小丫头打起帘子,一边向里边喊了一声。只是话音落,并没有见春姨娘如往常般脚步生风走出来,含笑接待。
付青云叹了口气,见荔枝在暖阁里,便问道:“你们姨娘怎样了?”
“爷何必问?不信你没听说,如今咱们府里让奶奶闹得,一举一动大家都盯着,爷还没进杏院,估计就得了消息吧。”
荔枝委屈地红了眼圈,就见付青云点点头,沉声道:“我刚从太太那边过来,事情的大概经过,也都知道了。”
一边说着,就来到里屋,只见春姨娘躺在床上,额头搭了一块白巾,双目紧闭,面色苍白,身上只盖着一条薄被,越发显得可怜可爱。
“春儿,你怎么样了?”
付青云来到床边坐下,就见春姨娘睁开眼,泪水从眼角滑落,哽咽道:“爷何必明知故问?你看看我这副形容,再过几日,我正经该交代后事了。“
“不至于,万万不至于到这地步。”
付青云劝着,却见春姨娘猛地坐起身,瞪大眼哭着道:“不至于?爷到现在还说这样话?你看看,这才几天,我都被她折磨成什么样了?”
说完又颓然躺回去,自嘲一笑道:“也是,我不过是个妾室,死活有什么要紧?我只是担心太太,她年纪渐渐大了,又从未受过这样气。偏奶奶如今变成了母老虎,折磨我就算了,她对太太,竟也没有半点儿尊重。
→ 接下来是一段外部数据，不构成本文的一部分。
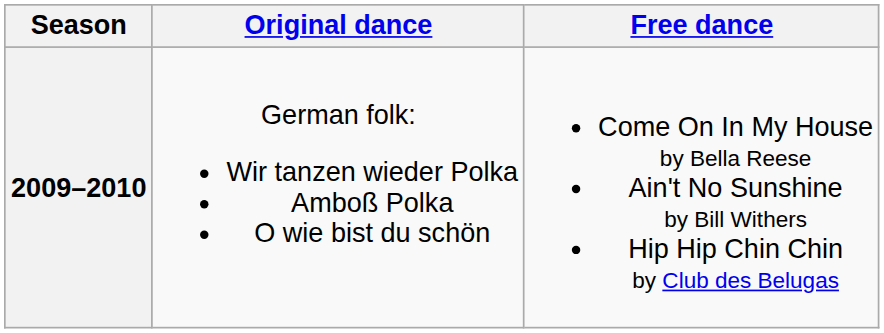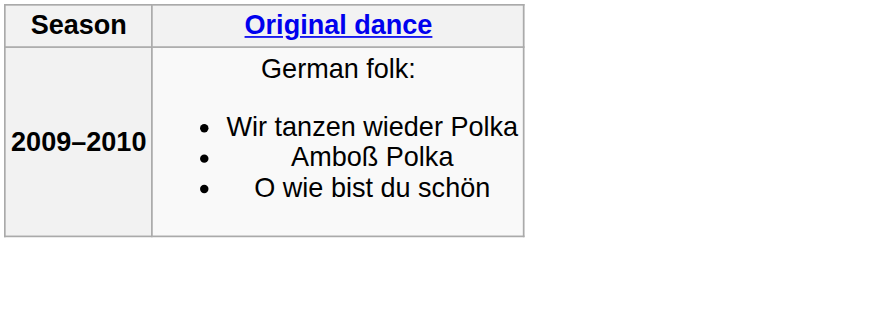- column: Free dance | Come On In My House by Bella Reese Ain't No Sunshine by Bill Withers Hip Hip Chin Chin by Club des Belugas
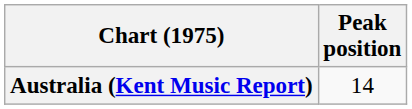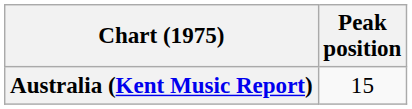Australia (Kent Music Report) | Peak position: 14 -> 15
刚刚爷在外面说,你是从太太那里来,不知太太如今怎样了?我这一天昏昏沉沉的,有心去探望安慰,可实在是爬不起身。”
“难得你现在还想着太太。”
付青云十分感动,握住春姨娘的手:“你放心,太太暂时看来还没有大碍,只是她也说了,不能留这个祸害在府里,不然家无宁日。”
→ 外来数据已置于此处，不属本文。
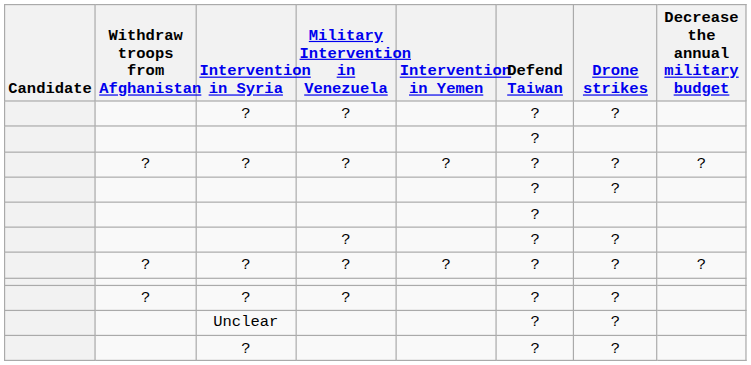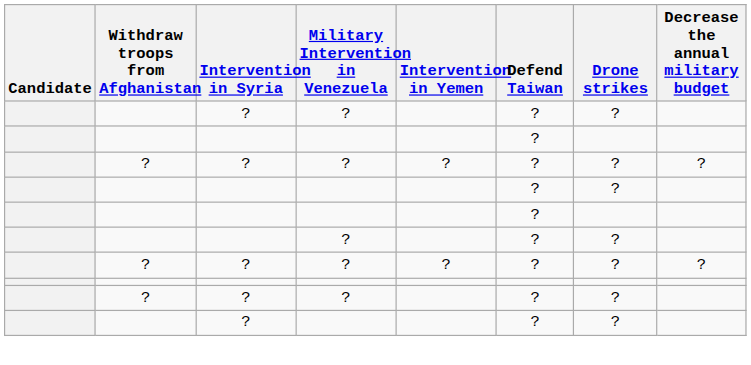- row: Unclear | ? | ?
“太太说的是。”春姨娘长长吐出口气,勉力坐起,付青云忙将床里边软枕拿过来,替她垫在身后,只听她沉声道:“爷,您是该下定决心了。奶奶已不是过去的奶奶,您不要再顾着往日情意,她但凡对你还有一分真情,也不会连太太都不放在眼里。”
“我哪里对她有什么情意,你又不是不知道,我这颗心,说到底都是在你身上。”
付青云沉吟道:“如今我也不怕同你直说,这些日子,因着徐阁老和瑞王爷的缘故,我着实结交了不少大人,到年底京官考察之后,很有可能再进一步。这是个紧要关头,我的名声不能有一丝瑕疵。你明白吗?”
春姨娘何止明白,她是太明白了,当下就急了,甩开付青云的手,哭着道:“所以爷为了前程,就不顾我和太太的死活了?您的升迁要是受制于奶奶,以后家里岂不是全都要被她掌管着?那日子还能过吗?”
“权宜之计,只是权宜之计。”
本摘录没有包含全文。